AP National Writer
The football teams were still on the field, exchanging the traditional postgame handshakes, when Pete McCabe walked by. The veteran referee heard another official call his name and turned, only to be smashed in the face with a helmet by one of the players.
Almost every bone in McCabe's face was broken, his skull fractured in several places and his nose nowhere close to where it belonged. As he lay on the ground in Rochester, N.Y., the semi-pro player who assaulted him stood over him yelling, "Take that. Take that. This is what I'm all about."
"I have said since this happened to me that it's going to happen again," McCabe said, "and someone is going to get killed."
Four years later, someone was.
McCabe was sickened when he heard the news that Ricardo Portillo had died Saturday, a week after the youth soccer referee in Utah had been punched in the head by a 17-year-old player angry over a yellow card. Just as Portillo's family is now pleading for athletes to control their tempers, McCabe has spent the last four years preaching the importance of sportsmanship in and around Rochester.
To limited success.
"There's no respect for officials now," McCabe said Monday. "Go look at any game, and they're yelling at the official. Pick a high school event, and go watch a couple of games. I guarantee you, you'll see a coach get out of control on the sideline. Or a parent. Or a kid. It's so rampant.

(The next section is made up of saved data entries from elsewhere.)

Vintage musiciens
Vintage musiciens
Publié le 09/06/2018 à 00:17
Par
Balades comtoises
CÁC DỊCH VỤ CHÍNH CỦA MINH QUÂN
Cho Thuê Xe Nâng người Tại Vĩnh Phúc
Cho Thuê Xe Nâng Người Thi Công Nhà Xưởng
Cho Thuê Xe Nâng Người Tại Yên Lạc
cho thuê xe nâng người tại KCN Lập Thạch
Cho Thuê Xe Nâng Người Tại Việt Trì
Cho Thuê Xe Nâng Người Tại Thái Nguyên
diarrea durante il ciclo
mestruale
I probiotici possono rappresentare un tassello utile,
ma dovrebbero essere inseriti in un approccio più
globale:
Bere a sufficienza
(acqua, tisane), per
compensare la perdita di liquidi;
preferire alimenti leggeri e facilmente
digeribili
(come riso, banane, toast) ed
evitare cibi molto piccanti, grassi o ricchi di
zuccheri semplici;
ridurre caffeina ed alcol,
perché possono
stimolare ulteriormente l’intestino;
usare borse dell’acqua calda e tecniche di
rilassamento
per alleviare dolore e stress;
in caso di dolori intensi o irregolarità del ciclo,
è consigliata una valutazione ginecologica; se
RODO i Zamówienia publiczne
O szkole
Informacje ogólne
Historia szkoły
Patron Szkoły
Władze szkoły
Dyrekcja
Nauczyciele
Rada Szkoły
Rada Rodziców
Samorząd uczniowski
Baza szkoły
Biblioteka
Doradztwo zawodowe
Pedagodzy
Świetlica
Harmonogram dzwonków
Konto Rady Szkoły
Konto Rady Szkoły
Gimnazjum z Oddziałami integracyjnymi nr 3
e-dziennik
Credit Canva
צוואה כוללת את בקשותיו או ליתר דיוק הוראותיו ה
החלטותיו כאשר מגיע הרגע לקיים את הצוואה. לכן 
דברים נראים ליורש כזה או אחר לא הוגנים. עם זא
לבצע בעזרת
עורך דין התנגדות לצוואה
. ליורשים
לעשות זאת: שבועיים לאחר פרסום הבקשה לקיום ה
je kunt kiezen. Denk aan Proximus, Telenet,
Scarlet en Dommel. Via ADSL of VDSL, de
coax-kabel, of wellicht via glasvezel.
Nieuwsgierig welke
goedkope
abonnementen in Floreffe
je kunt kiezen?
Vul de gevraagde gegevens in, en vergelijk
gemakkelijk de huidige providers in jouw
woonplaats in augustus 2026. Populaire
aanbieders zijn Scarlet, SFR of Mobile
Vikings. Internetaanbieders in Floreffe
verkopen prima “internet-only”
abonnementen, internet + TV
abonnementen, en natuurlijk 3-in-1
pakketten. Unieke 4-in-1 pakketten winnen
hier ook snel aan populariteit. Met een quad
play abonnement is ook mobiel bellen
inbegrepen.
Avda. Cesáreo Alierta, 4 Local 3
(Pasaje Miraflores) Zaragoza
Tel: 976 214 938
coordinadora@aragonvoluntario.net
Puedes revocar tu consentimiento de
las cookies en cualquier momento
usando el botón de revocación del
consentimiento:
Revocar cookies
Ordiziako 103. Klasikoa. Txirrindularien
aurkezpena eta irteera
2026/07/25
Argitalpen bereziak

"What happened in Utah, I knew it was going to happen. It was just a matter of time," he added. "Whether it was New York state, Massachusetts, Florida, it was going to happen somewhere in this country."
But the problem isn't limited to this country.
Several Dutch teens are awaiting trial in the beating death late last year of a volunteer linesman who was working his son's youth soccer game. In Brazil last month, a referee was kicked in the chest after the final whistle of a third-division match of the Sao Paulo state championship. A referee in Kenya has filed a lawsuit against the national soccer federation, contending he is impotent after a coach grabbed his testicles in protest over a call. A Spanish soccer player was banned for three months last year after throwing a plastic water bottle at a referee. Also last year, a soccer player in New Zealand was banned indefinitely after he punched a referee and broke his jaw.
And at hockey's Under-18 World Championships in Estonia last month, a Lithuanian player hurled his stick at a referee, hitting him in the upper body.
"Part of this isn't a sport problem, part of it is a societal problem," said Dan Gould, director of the Institute for the Study of Youth Sports at Michigan State. "You watch TV, and the trash talking that's accepted. If you're famous, you're almost supposed to get into trouble. Why is everyone infatuated with Lindsay Lohan when she seems like a spoiled brat?"
Added Barry Mano, the founder and president of the National Association of Sports Officials, "We've become so loud and so brash. It's about me and about being in the spotlight. All of those things play out in the games we play."
Part of the beauty of sports -- and youth sports in particular -- has always been its power to educate and transform. To instill in athletes skills and values they can use for the rest of their lives, in arenas that don't have hardwood floors or boundaries outlined in chalk. Talk to any CEO or other successful person, and odds are he or she can trace the lessons they learned about teamwork, fair play, leadership and overcoming challenges back to Little League, Pee-Wee football or some other youth sport.
But just like passing, dribbling and hitting, those skills don't come with the uniform and the practice schedule. They have to be taught and reinforced by league administrators, coaches and, of course, the parents who signed their kids up for a team in the first place.
"Most Americans really want their kids to learn values through sports. And research has found we can teach kids to be good sports and enhance their moral development through sports if it's done correctly," Gould said. "But the big myth is it just happens."
Even referees and officials can do a better job, Mano said.
Watch any college basketball game, and odds are you'll see a coach not only stalking the sideline but coming onto the floor to protest a call. That's a violation, Mano said, yet it's almost never called.